Based on the above, samples with cardiovascular drugs were developed and an assessment of samples affecting cardiorespiratory endurance was given (Karpman et al., 1983). These drugs affect the conductivity (CSl, amyl nitrite) of impulses in the Giss bundles, on the coronary vessels and the autonomic nervous system (atropine, anaprilin, inderal).
According to the principle of pharmacological testing, these samples are usually divided into load and shutdown samples. Stress tests include tests in which the pharmacological preparation used has a stimulating effect on the physiological or pathophysiological mechanism under study.
In different sports, endurance is determined by the same physiological and biochemical mechanisms that need to be analyzed in the study of individual types of sports loads and the effect of various medications on their tolerance. The test procedures used in practice should provide an assessment of the indicators of endurance (working capacity).) and bioenergetic capabilities of an athlete in standard conditions of a laboratory experiment and quantify the degree of implementation of these indicators in specific conditions of competition in individual sports. In the practice of monitoring the development of endurance athletes , standardized ergometric tests are now widely used, which allow us to obtain quantitative estimates of performance or power, aerobic and anaerobic capabilities.
Along with recording ergometric indicators of endurance, direct measurements of bioenergetic parameters of power, capacity, and efficiency of aerobic and anaerobic capabilities are important for the selective assessment of individual components of this quality. As you know, the functional capabilities of an athlete depend to a large extent on their aerobic and anaerobic performance. Aerobic performance is determined by a number of factors that ultimately contribute to the fastest delivery of oxygen to tissues and its efficient use. The main indicator of the effectiveness of the cardiorespiratory system is the maximum oxygen consumption (BMD or V02max) — the maximum amount of oxygen that a person is able to consume within one minute or the maximum intensity of its utilization in the event of extreme debilitating exercise.

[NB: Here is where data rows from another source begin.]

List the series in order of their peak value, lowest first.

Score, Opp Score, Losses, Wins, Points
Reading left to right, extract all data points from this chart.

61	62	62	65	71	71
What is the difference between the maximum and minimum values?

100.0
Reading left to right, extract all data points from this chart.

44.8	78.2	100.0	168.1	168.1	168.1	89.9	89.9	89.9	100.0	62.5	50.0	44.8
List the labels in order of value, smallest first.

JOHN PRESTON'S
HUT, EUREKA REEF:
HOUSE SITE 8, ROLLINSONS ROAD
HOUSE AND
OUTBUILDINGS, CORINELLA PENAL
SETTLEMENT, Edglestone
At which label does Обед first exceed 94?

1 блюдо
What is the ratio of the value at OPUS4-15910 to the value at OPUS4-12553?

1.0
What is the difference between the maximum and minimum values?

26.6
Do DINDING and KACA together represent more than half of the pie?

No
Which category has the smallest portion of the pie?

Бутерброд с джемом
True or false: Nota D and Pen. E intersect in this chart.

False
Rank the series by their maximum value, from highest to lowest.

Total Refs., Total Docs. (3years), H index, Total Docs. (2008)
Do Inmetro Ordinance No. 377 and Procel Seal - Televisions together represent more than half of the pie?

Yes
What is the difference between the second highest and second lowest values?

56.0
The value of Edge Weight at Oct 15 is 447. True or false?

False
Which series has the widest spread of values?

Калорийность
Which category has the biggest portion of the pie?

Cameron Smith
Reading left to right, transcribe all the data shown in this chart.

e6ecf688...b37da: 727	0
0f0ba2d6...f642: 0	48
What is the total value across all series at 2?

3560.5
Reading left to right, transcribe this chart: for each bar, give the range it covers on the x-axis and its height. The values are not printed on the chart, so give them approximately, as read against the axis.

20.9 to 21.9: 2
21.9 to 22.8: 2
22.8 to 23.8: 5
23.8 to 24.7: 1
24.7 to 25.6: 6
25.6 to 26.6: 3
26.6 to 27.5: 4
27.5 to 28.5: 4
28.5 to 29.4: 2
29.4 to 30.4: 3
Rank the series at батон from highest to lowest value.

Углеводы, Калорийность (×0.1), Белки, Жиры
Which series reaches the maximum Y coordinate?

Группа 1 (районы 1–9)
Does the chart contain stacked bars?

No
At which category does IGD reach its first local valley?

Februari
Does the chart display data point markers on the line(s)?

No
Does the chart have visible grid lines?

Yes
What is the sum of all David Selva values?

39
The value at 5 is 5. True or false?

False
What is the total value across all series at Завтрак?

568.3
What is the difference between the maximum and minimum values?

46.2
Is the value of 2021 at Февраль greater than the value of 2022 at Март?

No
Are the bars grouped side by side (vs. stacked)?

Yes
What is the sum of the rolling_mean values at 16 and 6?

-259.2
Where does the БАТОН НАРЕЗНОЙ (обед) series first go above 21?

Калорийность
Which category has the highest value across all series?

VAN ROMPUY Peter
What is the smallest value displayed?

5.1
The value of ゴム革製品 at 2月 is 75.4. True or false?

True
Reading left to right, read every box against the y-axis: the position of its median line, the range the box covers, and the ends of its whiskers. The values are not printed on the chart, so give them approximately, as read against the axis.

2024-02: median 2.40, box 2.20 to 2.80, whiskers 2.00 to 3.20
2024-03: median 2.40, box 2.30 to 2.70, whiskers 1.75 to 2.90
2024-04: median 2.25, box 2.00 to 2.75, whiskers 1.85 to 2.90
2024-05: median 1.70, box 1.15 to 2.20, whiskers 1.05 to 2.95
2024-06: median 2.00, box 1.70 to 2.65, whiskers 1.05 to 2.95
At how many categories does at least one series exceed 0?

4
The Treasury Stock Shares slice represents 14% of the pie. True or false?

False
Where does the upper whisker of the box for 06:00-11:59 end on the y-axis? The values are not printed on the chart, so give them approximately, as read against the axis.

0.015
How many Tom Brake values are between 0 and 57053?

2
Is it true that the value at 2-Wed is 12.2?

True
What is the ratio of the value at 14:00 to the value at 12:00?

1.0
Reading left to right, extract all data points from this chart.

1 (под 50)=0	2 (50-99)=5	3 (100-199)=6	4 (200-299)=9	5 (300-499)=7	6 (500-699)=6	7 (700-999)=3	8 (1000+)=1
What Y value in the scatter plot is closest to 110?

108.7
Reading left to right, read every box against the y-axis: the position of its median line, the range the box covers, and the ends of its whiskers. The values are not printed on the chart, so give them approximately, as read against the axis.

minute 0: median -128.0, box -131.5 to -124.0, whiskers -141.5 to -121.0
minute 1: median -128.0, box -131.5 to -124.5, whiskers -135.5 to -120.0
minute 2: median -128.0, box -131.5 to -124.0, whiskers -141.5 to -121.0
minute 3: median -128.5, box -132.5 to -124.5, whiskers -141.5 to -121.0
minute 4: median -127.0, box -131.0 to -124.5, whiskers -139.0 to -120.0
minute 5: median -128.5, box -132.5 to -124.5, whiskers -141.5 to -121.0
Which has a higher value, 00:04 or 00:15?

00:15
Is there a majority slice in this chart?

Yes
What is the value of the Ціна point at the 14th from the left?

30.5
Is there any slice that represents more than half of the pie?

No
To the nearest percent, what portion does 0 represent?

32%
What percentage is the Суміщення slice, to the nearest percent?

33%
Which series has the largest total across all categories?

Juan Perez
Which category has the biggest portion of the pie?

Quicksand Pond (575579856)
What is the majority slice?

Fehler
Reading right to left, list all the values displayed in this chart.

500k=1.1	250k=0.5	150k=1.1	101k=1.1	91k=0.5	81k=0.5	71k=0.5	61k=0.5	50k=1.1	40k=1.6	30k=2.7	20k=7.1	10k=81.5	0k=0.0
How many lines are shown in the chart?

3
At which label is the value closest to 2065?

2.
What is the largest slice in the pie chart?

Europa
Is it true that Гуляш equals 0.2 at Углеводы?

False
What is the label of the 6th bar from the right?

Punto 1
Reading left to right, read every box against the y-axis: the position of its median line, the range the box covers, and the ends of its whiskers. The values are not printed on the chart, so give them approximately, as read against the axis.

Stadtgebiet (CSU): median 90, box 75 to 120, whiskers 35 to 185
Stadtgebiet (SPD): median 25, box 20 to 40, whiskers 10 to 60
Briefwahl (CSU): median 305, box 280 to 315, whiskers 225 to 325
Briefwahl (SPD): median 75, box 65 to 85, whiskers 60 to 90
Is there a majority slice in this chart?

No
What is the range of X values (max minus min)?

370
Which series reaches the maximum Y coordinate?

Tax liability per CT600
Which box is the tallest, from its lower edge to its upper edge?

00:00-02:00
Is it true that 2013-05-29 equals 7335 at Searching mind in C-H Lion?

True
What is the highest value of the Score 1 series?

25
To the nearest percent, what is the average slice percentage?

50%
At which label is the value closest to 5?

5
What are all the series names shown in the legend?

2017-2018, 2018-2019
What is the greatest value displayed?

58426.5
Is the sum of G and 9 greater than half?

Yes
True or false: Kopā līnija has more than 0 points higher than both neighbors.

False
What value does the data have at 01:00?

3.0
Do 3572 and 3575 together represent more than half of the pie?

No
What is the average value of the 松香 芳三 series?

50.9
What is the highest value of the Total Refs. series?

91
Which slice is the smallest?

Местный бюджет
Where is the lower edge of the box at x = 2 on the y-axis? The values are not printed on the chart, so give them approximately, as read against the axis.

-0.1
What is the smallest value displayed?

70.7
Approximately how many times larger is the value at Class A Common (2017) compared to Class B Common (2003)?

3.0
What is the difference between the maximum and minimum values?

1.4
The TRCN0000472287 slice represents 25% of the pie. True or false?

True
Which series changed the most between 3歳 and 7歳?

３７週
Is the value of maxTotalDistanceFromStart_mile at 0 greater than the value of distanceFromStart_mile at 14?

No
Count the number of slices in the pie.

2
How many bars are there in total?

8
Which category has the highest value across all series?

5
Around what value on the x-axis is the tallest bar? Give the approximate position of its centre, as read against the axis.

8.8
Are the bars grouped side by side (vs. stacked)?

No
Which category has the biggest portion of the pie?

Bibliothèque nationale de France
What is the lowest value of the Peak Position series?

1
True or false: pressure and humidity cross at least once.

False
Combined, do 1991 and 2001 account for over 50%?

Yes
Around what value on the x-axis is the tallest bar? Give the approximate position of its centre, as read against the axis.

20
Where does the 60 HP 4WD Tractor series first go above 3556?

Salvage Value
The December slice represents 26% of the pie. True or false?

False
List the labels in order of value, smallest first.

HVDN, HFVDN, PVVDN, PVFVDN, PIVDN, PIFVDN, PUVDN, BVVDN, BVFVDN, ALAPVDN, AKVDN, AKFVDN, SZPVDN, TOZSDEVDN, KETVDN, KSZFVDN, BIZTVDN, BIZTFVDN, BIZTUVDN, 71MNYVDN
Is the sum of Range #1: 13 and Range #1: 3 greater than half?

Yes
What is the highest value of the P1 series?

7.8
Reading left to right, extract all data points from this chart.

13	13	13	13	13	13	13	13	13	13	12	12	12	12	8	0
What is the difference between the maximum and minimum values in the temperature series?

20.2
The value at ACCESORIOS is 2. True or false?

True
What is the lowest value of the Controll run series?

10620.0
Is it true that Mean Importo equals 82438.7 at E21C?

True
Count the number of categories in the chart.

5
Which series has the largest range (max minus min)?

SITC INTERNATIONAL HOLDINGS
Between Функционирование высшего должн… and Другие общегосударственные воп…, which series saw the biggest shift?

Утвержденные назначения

When intense muscle activity occurs at a certain stage, there is a discrepancy between the oxygen demand of the working muscles and its delivery. Under these conditions, oxygen-free (anaerobic) energy supply pathways are activated. Accumulation of under-oxidized metabolic products (metabolites of carbohydrate and lipid metabolism) leads to a violation of the acid-base state of the blood, a decrease in the capacity of buffer bases and blood pH. Elimination of acidic metabolites is associated with increased oxygen consumption during the recovery period. This excess amount of oxygen consumption compared to the resting level is called total oxygen debt (CD), so the CD value is determined by the number of metabolites of anaerobic metabolism. Anaerobic performance of an athlete depends both on the ability of tissue systems to generate energy under hypoxic conditions, and on the ability of the athlete to continue working with critical changes in the pH of the internal environment of the body. Among the most valid physiological and biochemical parameters that serve as estimates of the power, capacity, and efficiency of aerobic and anaerobic processes, first of all , direct measurements of BMD, CD, maximum lactic acid accumulation in the blood, and the greatest shift in blood pH should be indicated.